Geysers are underground springs which spout up columns of steam and boiling water from time to time. They form when cold water finds its way from the surface of the earth deep into the rock below. As the water travels, it finds a crack in the rock or wears away a crevice to make its own channel. The water flows deep into the earth until it reaches very hot rocks far below the surface.
These rocks heat the water, but the water cannot boil and bubble as a pot on the stove does because of the weight of the water on top of it. As the water gets hotter and hotter, steam begins to form and the water is pushed up and out through an opening in the earth’s surface.
As more and more water is released this way, the water at the bottom makes more and more steam until it explodes and spouts out powerful bursts, or gushes.
The height of these gushes varies, from bubbles a few inches above the ground to columns of water hundreds of feet tall. The period between gushes also varies, from intervals of a few minutes in some geysers to months in others.
Geysers have been found in various parts of the world, in different climates and different land conditions. Iceland has dozens of geysers in a cold, barren lava field ten miles wide. New Zealand has many geysers amid lush jungles.

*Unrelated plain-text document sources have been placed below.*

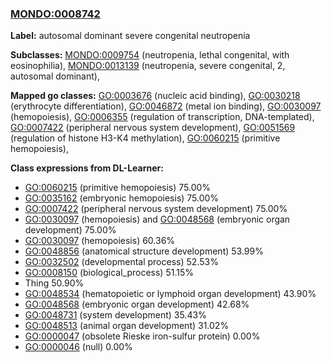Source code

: 
### [MONDO:0008742](http://purl.obolibrary.org/obo/MONDO_0008742)
**Label:** autosomal dominant severe congenital neutropenia

**Subclasses:** [MONDO:0009754](http://purl.obolibrary.org/obo/MONDO_0009754) (neutropenia, lethal congenital, with eosinophilia), [MONDO:0013139](http://purl.obolibrary.org/obo/MONDO_0013139) (neutropenia, severe congenital, 2, autosomal dominant), 

**Mapped go classes:** [GO:0003676](http://purl.obolibrary.org/obo/GO_0003676) (nucleic acid binding), [GO:0030218](http://purl.obolibrary.org/obo/GO_0030218) (erythrocyte differentiation), [GO:0046872](http://purl.obolibrary.org/obo/GO_0046872) (metal ion binding), [GO:0030097](http://purl.obolibrary.org/obo/GO_0030097) (hemopoiesis), [GO:0006355](http://purl.obolibrary.org/obo/GO_0006355) (regulation of transcription, DNA-templated), [GO:0007422](http://purl.obolibrary.org/obo/GO_0007422) (peripheral nervous system development), [GO:0051569](http://purl.obolibrary.org/obo/GO_0051569) (regulation of histone H3-K4 methylation), [GO:0060215](http://purl.obolibrary.org/obo/GO_0060215) (primitive hemopoiesis), 

**Class expressions from DL-Learner:**

- [GO:0060215](http://purl.obolibrary.org/obo/GO_0060215) (primitive hemopoiesis) 75.00%
- [GO:0035162](http://purl.obolibrary.org/obo/GO_0035162) (embryonic hemopoiesis) 75.00%
- [GO:0007422](http://purl.obolibrary.org/obo/GO_0007422) (peripheral nervous system development) 75.00%
- [GO:0030097](http://purl.obolibrary.org/obo/GO_0030097) (hemopoiesis) and [GO:0048568](http://purl.obolibrary.org/obo/GO_0048568) (embryonic organ development) 75.00%
- [GO:0030097](http://purl.obolibrary.org/obo/GO_0030097) (hemopoiesis) 60.36%
- [GO:0048856](http://purl.obolibrary.org/obo/GO_0048856) (anatomical structure development) 53.99%
- [GO:0032502](http://purl.obolibrary.org/obo/GO_0032502) (developmental process) 52.53%
- [GO:0008150](http://purl.obolibrary.org/obo/GO_0008150) (biological_process) 51.15%
- Thing 50.90%
- [GO:0048534](http://purl.obolibrary.org/obo/GO_0048534) (hematopoietic or lymphoid organ development) 43.90%
- [GO:0048568](http://purl.obolibrary.org/obo/GO_0048568) (embryonic organ development) 42.68%
- [GO:0048731](http://purl.obolibrary.org/obo/GO_0048731) (system development) 35.43%
- [GO:0048513](http://purl.obolibrary.org/obo/GO_0048513) (animal organ development) 31.02%
- [GO:0000047](http://purl.obolibrary.org/obo/GO_0000047) (obsolete Rieske iron-sulfur protein) 0.00%
- [GO:0000046](http://purl.obolibrary.org/obo/GO_0000046) (null) 0.00%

However, Yellowstone National Park in the U.S.A. holds the record, with over 200 active geysers. The most famous geyser at Yellowstone is “Old Faithful,” which erupts every 65 minutes for about four minutes, and has been doing it for over eighty years without a miss. Its water reaches from 120 to 150 feet into the air.
The tallest geyser ever to erupt was Waimango geyser in New Zealand, which in 1904 sent up a column of steaming water over 1,500 feet high!